Justin Donald: This has been incredible. You’re both just full of so much knowledge. And I appreciate you sharing it with us. Where can our audience go to find out more about RREAF Holdings?
Doug McKnight: Sure. I would encourage folks, like we’ve told many of the membership, just go to RREAF.com, R-R-E-A-F, kind of a funny spelling. Get yourself registered as an investor. There’s no commitment, but just answer a few questions. Then you can access our portal. You can see our deals. You can see our deal flow. I’ll add to that, that I do run the Capital Markets Group. My team consists of an institutional side and a retail side. And we have people that lead both of those efforts. So, it’s very organized.
Kip and I always like to say two things. Number one, we’re always available. I’ve gotten to know many of your members, Justin, personally, and you’ve got a phenomenal, phenomenal group. But last thing I’ll say is come see us. We love to invite people to come to RREAF. I like to call it a day at RREAF. Come spend the afternoon. Come on Tuesdays. We have lunch on Tuesdays, like we did today, and just really, just come get to know us. As Kip said, you just really need to know your sponsor.
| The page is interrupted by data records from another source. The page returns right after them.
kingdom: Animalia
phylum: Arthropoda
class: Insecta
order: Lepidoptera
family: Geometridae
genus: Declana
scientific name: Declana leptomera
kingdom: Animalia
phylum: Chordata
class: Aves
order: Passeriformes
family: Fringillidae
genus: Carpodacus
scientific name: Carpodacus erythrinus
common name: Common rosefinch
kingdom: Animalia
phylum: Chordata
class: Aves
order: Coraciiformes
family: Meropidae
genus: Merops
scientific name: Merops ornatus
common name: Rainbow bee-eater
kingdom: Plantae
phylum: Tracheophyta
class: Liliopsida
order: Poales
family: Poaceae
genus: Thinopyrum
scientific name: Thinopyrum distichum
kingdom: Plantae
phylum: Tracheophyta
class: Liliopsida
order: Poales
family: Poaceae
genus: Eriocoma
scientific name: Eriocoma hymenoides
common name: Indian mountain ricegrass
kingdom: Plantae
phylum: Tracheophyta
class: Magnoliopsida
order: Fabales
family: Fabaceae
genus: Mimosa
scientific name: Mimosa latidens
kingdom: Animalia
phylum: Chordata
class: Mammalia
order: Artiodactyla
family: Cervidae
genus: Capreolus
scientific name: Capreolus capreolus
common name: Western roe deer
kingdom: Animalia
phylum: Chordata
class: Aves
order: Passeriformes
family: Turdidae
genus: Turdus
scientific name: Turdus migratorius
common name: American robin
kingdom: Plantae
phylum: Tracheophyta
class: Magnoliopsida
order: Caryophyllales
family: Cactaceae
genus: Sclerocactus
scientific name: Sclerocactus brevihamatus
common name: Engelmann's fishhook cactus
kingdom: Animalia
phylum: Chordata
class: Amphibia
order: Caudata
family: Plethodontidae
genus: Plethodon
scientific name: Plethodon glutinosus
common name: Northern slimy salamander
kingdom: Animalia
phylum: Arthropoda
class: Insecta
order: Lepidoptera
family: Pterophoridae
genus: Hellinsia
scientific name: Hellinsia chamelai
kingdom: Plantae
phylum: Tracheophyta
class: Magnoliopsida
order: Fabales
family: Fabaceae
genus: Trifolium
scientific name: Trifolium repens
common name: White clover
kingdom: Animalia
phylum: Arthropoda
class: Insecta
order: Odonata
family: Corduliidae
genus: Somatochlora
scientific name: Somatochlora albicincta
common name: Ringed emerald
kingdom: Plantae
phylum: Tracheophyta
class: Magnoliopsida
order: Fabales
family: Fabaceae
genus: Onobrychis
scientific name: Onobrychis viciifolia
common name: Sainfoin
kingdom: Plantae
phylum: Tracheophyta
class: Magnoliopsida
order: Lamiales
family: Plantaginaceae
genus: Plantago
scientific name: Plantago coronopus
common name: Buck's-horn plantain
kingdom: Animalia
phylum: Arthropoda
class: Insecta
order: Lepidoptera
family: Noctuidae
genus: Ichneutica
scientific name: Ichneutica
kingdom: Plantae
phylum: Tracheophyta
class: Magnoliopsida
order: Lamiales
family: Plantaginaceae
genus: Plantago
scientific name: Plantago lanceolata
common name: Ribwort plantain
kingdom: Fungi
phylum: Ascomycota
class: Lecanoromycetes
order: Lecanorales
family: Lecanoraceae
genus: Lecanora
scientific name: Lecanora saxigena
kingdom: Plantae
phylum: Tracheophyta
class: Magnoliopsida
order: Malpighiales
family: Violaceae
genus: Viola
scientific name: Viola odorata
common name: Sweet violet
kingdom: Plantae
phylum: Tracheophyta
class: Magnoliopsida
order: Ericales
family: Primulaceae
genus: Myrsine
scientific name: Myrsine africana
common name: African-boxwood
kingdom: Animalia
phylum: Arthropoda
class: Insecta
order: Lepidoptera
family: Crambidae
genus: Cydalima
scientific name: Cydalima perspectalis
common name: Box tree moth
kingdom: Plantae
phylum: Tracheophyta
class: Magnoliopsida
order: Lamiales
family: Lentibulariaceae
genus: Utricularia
Justin Donald: I love it. You guys have a true open-door policy, which I think is incredible. It’s been great. We’ve hosted a Lifestyle Investor meetup in your facility and we’re planning to do more stuff with you guys, so we appreciate your partnership and for you guys joining. And I like ending every episode with a question for our audience. So, if you’re watching this or if you’re listening to this, what is one step that you can take today to move towards financial freedom and really just move towards living a life you truly desire on your terms? Not a life by default, like most, but a life by design.
Both of these two individuals very much live an incredible life. In fact, we were hanging out at a 100x Forum alumni event and we were both talking about our time in the Caribbean. And these guys were on really fun, fancy boats and fishing but doing a little work, but doing more hangout and just socializing. So, they live the life, incredible gentlemen, and highly recommend that you guys check them out.
Doug McKnight: Thank you, Justin. Thank you for having us.